Beim BC9050 zum Beispiel kann man die Prozessdaten über den SystemManager anlegen oder wenn man den SystemManager nicht nutzt findet man die Modbus In und Output Daten ab der Adresse %I/&Q..1000.
Die Funktionen 1,2,5,15 also alle digitalen Modbusfunktionen werden beim BC9050 nicht unterstützt.
Der BC9000 ist da eine Ausnehme weil man bei diesem Koppler noch mal die Klemmen zum Feldbus oder zur lokalen SPS mappen kann. Dieses kann man zum Beispiel mit dem SystemManager oder der KS2000 SW einstellen.
Ich würde empfehlen bei den BCs immer den Merkerbereich zu verwenden - dieser ist bei allen BCs gleich und ist auch nicht Watchdog getrigger und man kann lesen und schreiben wie man will.

Viele Grüße...


----------



## Macbeth (18 März 2010)

Vielen Dank!
Diese Info habe ich tagelang versucht, aus der Doku rauszuholen. Aber da ist nichts von diesen Unterschieden zu finden. War wohl etwas blauäugig von mir zu denken, dass die BC9050 nur eine speicherschwache Schwester der BC9000 wäre.
Dass bei der BC9050 nur Register-basierte ModBUS-Funktionen gehen, sollte doch wenigstens in der Doku doppelt unterstrichen drinstehen. Und dass das Default-Mapping ab 1000 anfängt ...

Auf jeden Fall weiss ich jetzt mehr und werde in Zukunft lieber die 50.- mehr für die BC9000 ausgeben.
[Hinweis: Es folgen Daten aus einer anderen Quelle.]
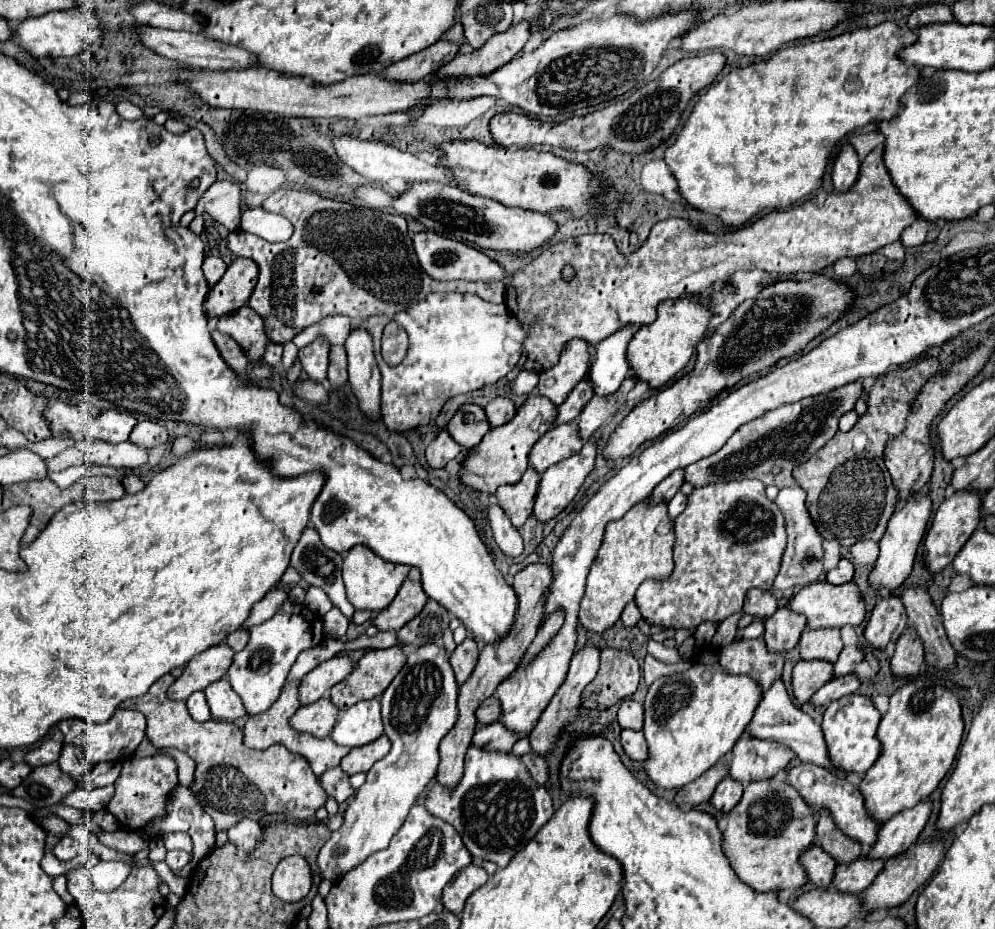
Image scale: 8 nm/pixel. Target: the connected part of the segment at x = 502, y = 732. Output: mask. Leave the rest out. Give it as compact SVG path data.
M495 721L493 725L485 725L477 729L473 737L473 745L489 749L489 751L511 751L517 739L519 735L513 735L513 731L505 729L503 723Z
Aber abschließend doch noch eine Frage:
Wie mache ich das "ummappen" einer BC9050 mit dem Systemmanager? Könnte ich die so konfigurieren, dass die ModBUS-Adressen so sind wie in der BC9000 defaultmäßig?

Vielen Dank!


----------



## trinitaucher (18 März 2010)

Macbeth schrieb:


> Vielen Dank!
> Dass bei der BC9050 nur Register-basierte ModBUS-Funktionen gehen, sollte doch wenigstens in der Doku doppelt unterstrichen drinstehen.


Also ich kenne die BCs nicht so gut, aber wenn man weiß, wie man die Beckhoffsche Doku zu lesen hat, dann findet man's auch:

BC9000:
http://infosys.beckhoff.com/index.p.../html/bt_ethernet modbus function.htm&id=1948

BC9xx0:
http://infosys.beckhoff.com/index.p...tml/bt_ethernet modbus function_4.htm&id=2104

Nur beim BC9000 steht explizit, dass die Funktion 2 unterstützt wird. 
... so herum musst du das lesen


----------



## Macbeth (18 März 2010)

Stimmt schon, da steht was von den Funktionen.
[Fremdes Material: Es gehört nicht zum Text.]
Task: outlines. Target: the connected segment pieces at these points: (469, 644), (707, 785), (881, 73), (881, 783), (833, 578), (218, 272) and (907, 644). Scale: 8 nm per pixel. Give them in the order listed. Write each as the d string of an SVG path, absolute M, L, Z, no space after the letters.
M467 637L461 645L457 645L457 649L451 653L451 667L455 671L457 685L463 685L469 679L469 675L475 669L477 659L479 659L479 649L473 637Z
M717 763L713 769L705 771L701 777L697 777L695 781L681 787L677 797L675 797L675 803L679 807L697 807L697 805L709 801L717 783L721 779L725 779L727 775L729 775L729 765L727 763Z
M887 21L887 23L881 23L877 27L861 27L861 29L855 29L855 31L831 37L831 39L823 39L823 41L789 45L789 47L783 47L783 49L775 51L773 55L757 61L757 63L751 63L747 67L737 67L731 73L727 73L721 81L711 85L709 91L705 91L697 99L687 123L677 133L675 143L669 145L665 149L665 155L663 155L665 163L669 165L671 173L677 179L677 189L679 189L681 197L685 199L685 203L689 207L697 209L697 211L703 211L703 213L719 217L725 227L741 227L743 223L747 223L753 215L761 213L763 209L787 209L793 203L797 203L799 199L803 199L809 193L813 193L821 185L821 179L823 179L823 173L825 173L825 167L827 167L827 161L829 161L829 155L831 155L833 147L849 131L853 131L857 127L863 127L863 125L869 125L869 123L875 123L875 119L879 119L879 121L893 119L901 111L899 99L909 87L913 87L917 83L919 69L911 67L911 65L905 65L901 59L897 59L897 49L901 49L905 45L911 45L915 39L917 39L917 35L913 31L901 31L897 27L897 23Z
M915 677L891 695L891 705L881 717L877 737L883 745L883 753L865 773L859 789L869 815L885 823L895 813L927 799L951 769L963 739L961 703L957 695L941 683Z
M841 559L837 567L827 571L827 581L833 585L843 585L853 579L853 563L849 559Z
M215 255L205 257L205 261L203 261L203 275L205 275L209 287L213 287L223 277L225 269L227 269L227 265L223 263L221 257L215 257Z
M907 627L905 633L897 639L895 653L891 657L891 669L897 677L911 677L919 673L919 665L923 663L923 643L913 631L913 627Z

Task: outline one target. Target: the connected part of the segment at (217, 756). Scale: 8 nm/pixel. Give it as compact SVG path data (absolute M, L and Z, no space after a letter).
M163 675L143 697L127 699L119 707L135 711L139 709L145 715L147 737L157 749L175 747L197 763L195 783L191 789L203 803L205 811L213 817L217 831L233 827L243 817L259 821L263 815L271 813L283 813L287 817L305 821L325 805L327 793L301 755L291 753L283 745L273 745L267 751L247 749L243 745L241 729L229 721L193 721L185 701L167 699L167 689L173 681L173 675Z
Aber wenn man da zB mal nach den Zuordnungen schaut findet man für:

BC9000:
http://http://infosys.beckhoff.com/index.php?content=../content/1031/bc9000/html/bt_ethernet%20modbus%20function.htm&id=1948

und für BC9xx0:

http://http://infosys.beckhoff.com/index.php?content=../content/1031/bc9000/html/bt_ethernet%20modbus%20function.htm&id=1948

Nur dass bei der BC9xx0 (wie ich aus dem letzten Posting verstanden habe) der untere Bereich ab 0x0 nicht vorhanden ist...

und dafür steht ein "*" für den Merkerbereich ab 0x4000 (* nur BC9000), aber *den* Bereich gibts trotzdem in den BC9xx0ern. 

Oh well, what the hell. Jetzt weiss ich's ja.


----------